Segment Open

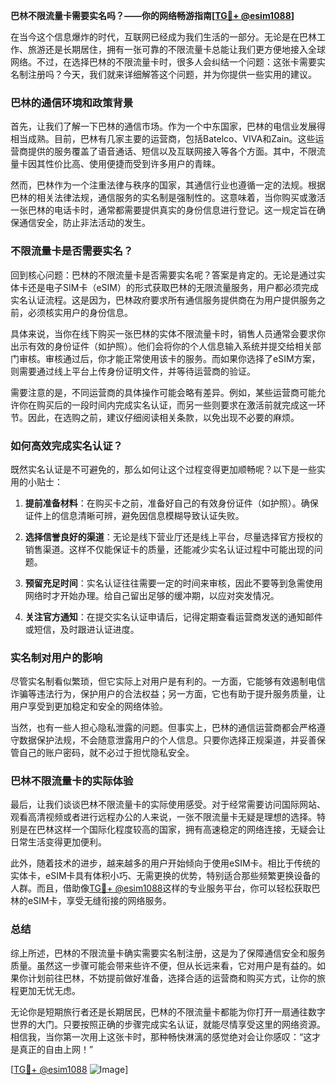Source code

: **巴林不限流量卡需要实名吗？——你的网络畅游指南[[TG💪+ @esim1088](https://t.me/s/esim1088)]**

在当今这个信息爆炸的时代，互联网已经成为我们生活的一部分。无论是在巴林工作、旅游还是长期居住，拥有一张可靠的不限流量卡总能让我们更方便地接入全球网络。不过，在选择巴林的不限流量卡时，很多人会纠结一个问题：这张卡需要实名制注册吗？今天，我们就来详细解答这个问题，并为你提供一些实用的建议。

### 巴林的通信环境和政策背景

首先，让我们了解一下巴林的通信市场。作为一个中东国家，巴林的电信业发展得相当成熟。目前，巴林有几家主要的运营商，包括Batelco、VIVA和Zain。这些运营商提供的服务覆盖了语音通话、短信以及互联网接入等各个方面。其中，不限流量卡因其性价比高、使用便捷而受到许多用户的青睐。

然而，巴林作为一个注重法律与秩序的国家，其通信行业也遵循一定的法规。根据巴林的相关法律法规，通信服务的实名制是强制性的。这意味着，当你购买或激活一张巴林的电话卡时，通常都需要提供真实的身份信息进行登记。这一规定旨在确保通信安全，防止非法活动的发生。

### 不限流量卡是否需要实名？

回到核心问题：巴林的不限流量卡是否需要实名呢？答案是肯定的。无论是通过实体卡还是电子SIM卡（eSIM）的形式获取巴林的无限流量服务，用户都必须完成实名认证流程。这是因为，巴林政府要求所有通信服务提供商在为用户提供服务之前，必须核实用户的身份信息。

具体来说，当你在线下购买一张巴林的实体不限流量卡时，销售人员通常会要求你出示有效的身份证件（如护照）。他们会将你的个人信息输入系统并提交给相关部门审核。审核通过后，你才能正常使用该卡的服务。而如果你选择了eSIM方案，则需要通过线上平台上传身份证明文件，并等待运营商的验证。

需要注意的是，不同运营商的具体操作可能会略有差异。例如，某些运营商可能允许你在购买后的一段时间内完成实名认证，而另一些则要求在激活前就完成这一环节。因此，在选购之前，建议仔细阅读相关条款，以免出现不必要的麻烦。

### 如何高效完成实名认证？

既然实名认证是不可避免的，那么如何让这个过程变得更加顺畅呢？以下是一些实用的小贴士：

1. **提前准备材料**：在购买卡之前，准备好自己的有效身份证件（如护照）。确保证件上的信息清晰可辨，避免因信息模糊导致认证失败。
   
2. **选择信誉良好的渠道**：无论是线下营业厅还是线上平台，尽量选择官方授权的销售渠道。这样不仅能保证卡的质量，还能减少实名认证过程中可能出现的问题。

3. **预留充足时间**：实名认证往往需要一定的时间来审核，因此不要等到急需使用网络时才开始办理。给自己留出足够的缓冲期，以应对突发情况。

4. **关注官方通知**：在提交实名认证申请后，记得定期查看运营商发送的通知邮件或短信，及时跟进认证进度。

### 实名制对用户的影响

尽管实名制看似繁琐，但它实际上对用户是有利的。一方面，它能够有效遏制电信诈骗等违法行为，保护用户的合法权益；另一方面，它也有助于提升服务质量，让用户享受到更加稳定和安全的网络体验。

当然，也有一些人担心隐私泄露的问题。但事实上，巴林的通信运营商都会严格遵守数据保护法规，不会随意泄露用户的个人信息。只要你选择正规渠道，并妥善保管自己的账户密码，就不必过于担忧隐私安全。

### 巴林不限流量卡的实际体验

最后，让我们谈谈巴林不限流量卡的实际使用感受。对于经常需要访问国际网站、观看高清视频或者进行远程办公的人来说，一张不限流量卡无疑是理想的选择。特别是在巴林这样一个国际化程度较高的国家，拥有高速稳定的网络连接，无疑会让日常生活变得更加便利。

此外，随着技术的进步，越来越多的用户开始倾向于使用eSIM卡。相比于传统的实体卡，eSIM卡具有体积小巧、无需更换的优势，特别适合那些频繁更换设备的人群。而且，借助像[TG💪+ @esim1088](https://t.me/s/esim1088)这样的专业服务平台，你可以轻松获取巴林的eSIM卡，享受无缝衔接的网络服务。

### 总结

综上所述，巴林的不限流量卡确实需要实名制注册，这是为了保障通信安全和服务质量。虽然这一步骤可能会带来些许不便，但从长远来看，它对用户是有益的。如果你计划前往巴林，不妨提前做好准备，选择合适的运营商和购买方式，让你的旅程更加无忧无虑。

无论你是短期旅行者还是长期居民，巴林的不限流量卡都能为你打开一扇通往数字世界的大门。只要按照正确的步骤完成实名认证，就能尽情享受这里的网络资源。相信我，当你第一次用上这张卡时，那种畅快淋漓的感觉绝对会让你感叹：“这才是真正的自由上网！”

[[TG💪+ @esim1088](https://t.me/s/esim1088) ![Image](https://i.postimg.cc/4NQfJmqS/Snipaste-2025-05-13-00-14-12.png)]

Segment Closed

ASSIGNED TASK: Each record above is to be restated exactly, with its pictures removed from the copy.

OUTPUT OF THE EXERCISE:
Source code

: **巴林不限流量卡需要实名吗？——你的网络畅游指南[[TG💪+ @esim1088](https://t.me/s/esim1088)]**

在当今这个信息爆炸的时代，互联网已经成为我们生活的一部分。无论是在巴林工作、旅游还是长期居住，拥有一张可靠的不限流量卡总能让我们更方便地接入全球网络。不过，在选择巴林的不限流量卡时，很多人会纠结一个问题：这张卡需要实名制注册吗？今天，我们就来详细解答这个问题，并为你提供一些实用的建议。

### 巴林的通信环境和政策背景

首先，让我们了解一下巴林的通信市场。作为一个中东国家，巴林的电信业发展得相当成熟。目前，巴林有几家主要的运营商，包括Batelco、VIVA和Zain。这些运营商提供的服务覆盖了语音通话、短信以及互联网接入等各个方面。其中，不限流量卡因其性价比高、使用便捷而受到许多用户的青睐。

然而，巴林作为一个注重法律与秩序的国家，其通信行业也遵循一定的法规。根据巴林的相关法律法规，通信服务的实名制是强制性的。这意味着，当你购买或激活一张巴林的电话卡时，通常都需要提供真实的身份信息进行登记。这一规定旨在确保通信安全，防止非法活动的发生。

### 不限流量卡是否需要实名？

回到核心问题：巴林的不限流量卡是否需要实名呢？答案是肯定的。无论是通过实体卡还是电子SIM卡（eSIM）的形式获取巴林的无限流量服务，用户都必须完成实名认证流程。这是因为，巴林政府要求所有通信服务提供商在为用户提供服务之前，必须核实用户的身份信息。

具体来说，当你在线下购买一张巴林的实体不限流量卡时，销售人员通常会要求你出示有效的身份证件（如护照）。他们会将你的个人信息输入系统并提交给相关部门审核。审核通过后，你才能正常使用该卡的服务。而如果你选择了eSIM方案，则需要通过线上平台上传身份证明文件，并等待运营商的验证。

需要注意的是，不同运营商的具体操作可能会略有差异。例如，某些运营商可能允许你在购买后的一段时间内完成实名认证，而另一些则要求在激活前就完成这一环节。因此，在选购之前，建议仔细阅读相关条款，以免出现不必要的麻烦。

### 如何高效完成实名认证？

既然实名认证是不可避免的，那么如何让这个过程变得更加顺畅呢？以下是一些实用的小贴士：

1. **提前准备材料**：在购买卡之前，准备好自己的有效身份证件（如护照）。确保证件上的信息清晰可辨，避免因信息模糊导致认证失败。
   
2. **选择信誉良好的渠道**：无论是线下营业厅还是线上平台，尽量选择官方授权的销售渠道。这样不仅能保证卡的质量，还能减少实名认证过程中可能出现的问题。

3. **预留充足时间**：实名认证往往需要一定的时间来审核，因此不要等到急需使用网络时才开始办理。给自己留出足够的缓冲期，以应对突发情况。

4. **关注官方通知**：在提交实名认证申请后，记得定期查看运营商发送的通知邮件或短信，及时跟进认证进度。

### 实名制对用户的影响

尽管实名制看似繁琐，但它实际上对用户是有利的。一方面，它能够有效遏制电信诈骗等违法行为，保护用户的合法权益；另一方面，它也有助于提升服务质量，让用户享受到更加稳定和安全的网络体验。

当然，也有一些人担心隐私泄露的问题。但事实上，巴林的通信运营商都会严格遵守数据保护法规，不会随意泄露用户的个人信息。只要你选择正规渠道，并妥善保管自己的账户密码，就不必过于担忧隐私安全。

### 巴林不限流量卡的实际体验

最后，让我们谈谈巴林不限流量卡的实际使用感受。对于经常需要访问国际网站、观看高清视频或者进行远程办公的人来说，一张不限流量卡无疑是理想的选择。特别是在巴林这样一个国际化程度较高的国家，拥有高速稳定的网络连接，无疑会让日常生活变得更加便利。

此外，随着技术的进步，越来越多的用户开始倾向于使用eSIM卡。相比于传统的实体卡，eSIM卡具有体积小巧、无需更换的优势，特别适合那些频繁更换设备的人群。而且，借助像[TG💪+ @esim1088](https://t.me/s/esim1088)这样的专业服务平台，你可以轻松获取巴林的eSIM卡，享受无缝衔接的网络服务。

### 总结

综上所述，巴林的不限流量卡确实需要实名制注册，这是为了保障通信安全和服务质量。虽然这一步骤可能会带来些许不便，但从长远来看，它对用户是有益的。如果你计划前往巴林，不妨提前做好准备，选择合适的运营商和购买方式，让你的旅程更加无忧无虑。

无论你是短期旅行者还是长期居民，巴林的不限流量卡都能为你打开一扇通往数字世界的大门。只要按照正确的步骤完成实名认证，就能尽情享受这里的网络资源。相信我，当你第一次用上这张卡时，那种畅快淋漓的感觉绝对会让你感叹：“这才是真正的自由上网！”

[[TG💪+ @esim1088](https://t.me/s/esim1088) ![Image](https://i.postimg.cc/4NQfJmqS/Snipaste-2025-05-13-00-14-12.png)]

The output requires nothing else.